» Passage
________________
Country living is definitely the life for her.

“Growing up, I would have loved to have done 4H and be riding horses,” she said. “I’ve always been a horse girl, but I didn’t grow up doing any of that. We lived in California from when I was 7 to about 14 or 15, and the area we lived in definitely was not in the Western lifestyle.

“That was a hard decision I made when I chose to come to Western. If I had stayed close to home and gone to (Colorado State University), I would have studied agriculture and equine science. I knew if I decided to come to Western, I’d have to get my foot in the door another way and that’s what got me involved in the community.”

She had the foresight to understand the importance of volunteerism in the community, especially for the Gunnison Valley’s biggest event. At just 24, she has much to learn, but she’s embracing all that is out there for her.

It’s just what events like Cattlemen’s Days need: Members of the community who are willing to step up and handle a big-time role in an established celebration. It helps, too, that she’s part of a youth movement for people of her generation that also see the need.

“Since 2018, I’ve been totally engulfed in Cattlemen’s Days and the Western lifestyle,” Bode said. “I m doing what I’ve wanted to do my whole life and still growing and learning each day, which is all I could ask for.”

Cattlemen’s Days will celebrate its 122nd year this July, and it’s a way to honor the generations of families and hard-working people that made Gunnison what it is today. She wasn’t raised in the county, nor did she spend her summers working in the hayfields or working cattle with her family.

But Bode is as much of the community as anyone, and Gunnison is very much part of who she is and what she wants to continue to become.

“When I graduated college, I was already pretty deep in the Gunnison community,” she said. “Everybody told me I needed to leave and see what’s out there. I did a horsemanship internship in Washington, and I traveled around a little bit trying to figure out who I was post college. Finally, I got the opportunity to come back full time with my new position at the WCU Foundation and TETWP’s growth, and I jumped on it.

“Why would I leave a place that I’m so connected to? I didn’t move here for the college itself. I moved here for the lifestyle and for the community. I picked the kind of community I wanted to live in, and now I’m here living the dream and can’t wait to pay it forward to the next. More and more each day, I get to be the person that little Mackenzie always wanted to be.”
________________
» Exercise data

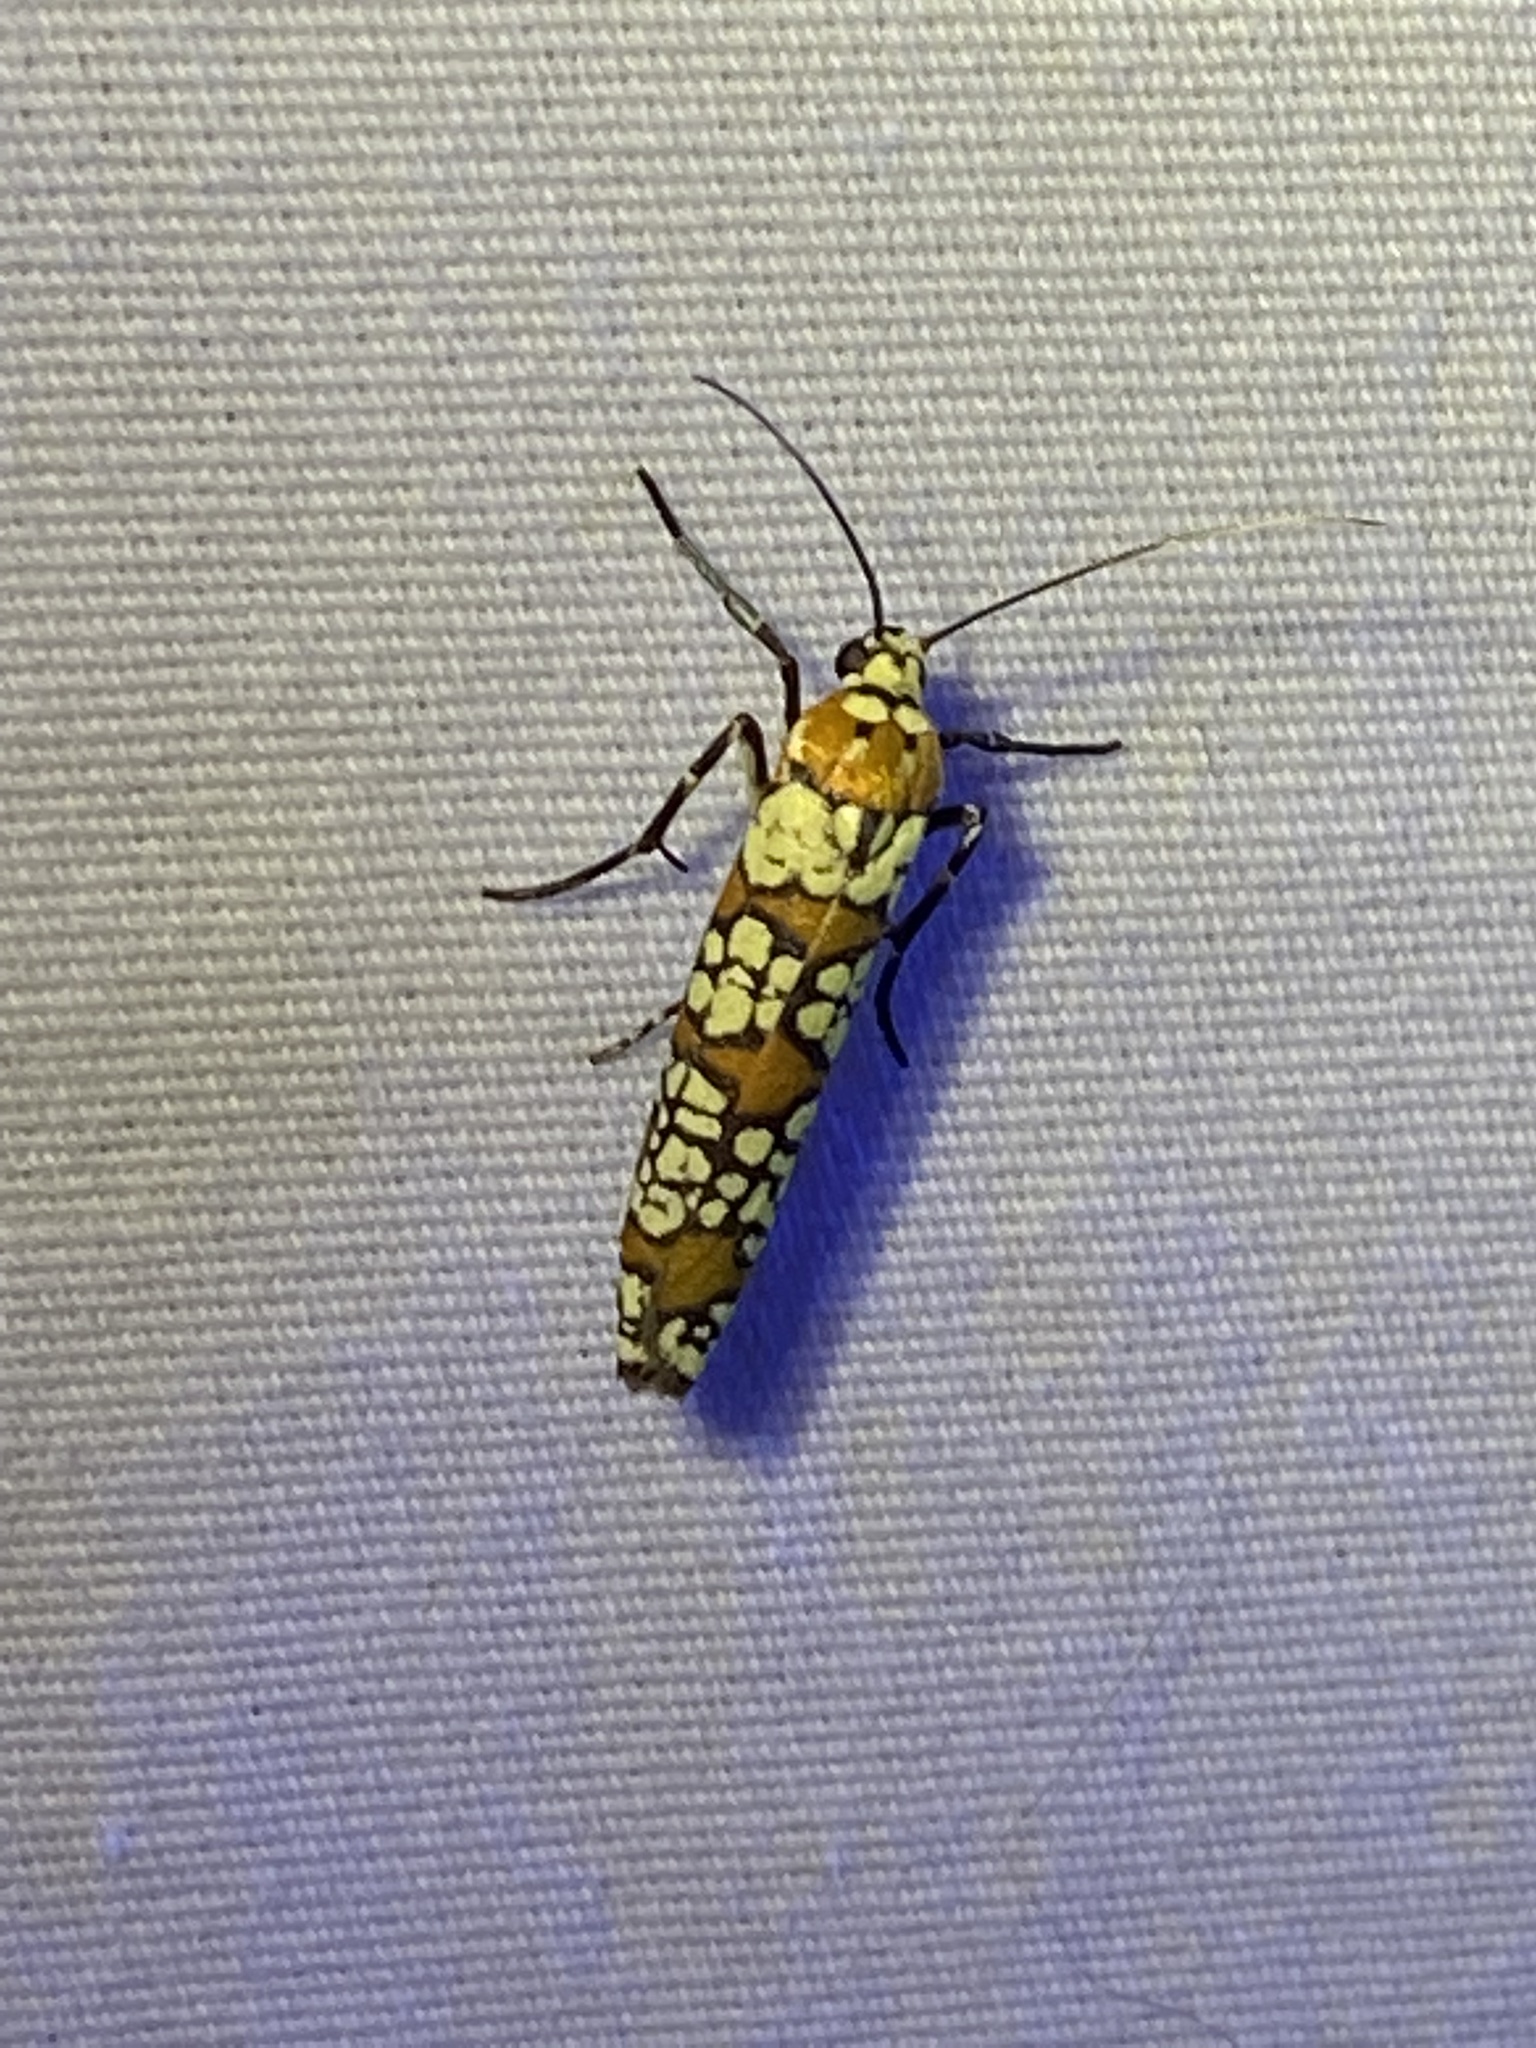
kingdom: Animalia
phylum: Arthropoda
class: Insecta
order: Lepidoptera
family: Attevidae
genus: Atteva
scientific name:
________________
» Written tasks
(a) Reproduce the passage about Cattlemen's Days between "Cattlemen’s Days will" and "continue to become.", inclusive.
(b) In the entries, change "scientific name" to "species" in the lines between the one holding "phylum: Arthropoda" and the end of the entries, inclusive. Give only those lines, with everything else left unchanged.

» Solutions for each task
(a)
Cattlemen’s Days will celebrate its 122nd year this July, and it’s a way to honor the generations of families and hard-working people that made Gunnison what it is today. She wasn’t raised in the county, nor did she spend her summers working in the hayfields or working cattle with her family.

But Bode is as much of the community as anyone, and Gunnison is very much part of who she is and what she wants to continue to become.

(b)
phylum: Arthropoda
class: Insecta
order: Lepidoptera
family: Attevidae
genus: Atteva
species:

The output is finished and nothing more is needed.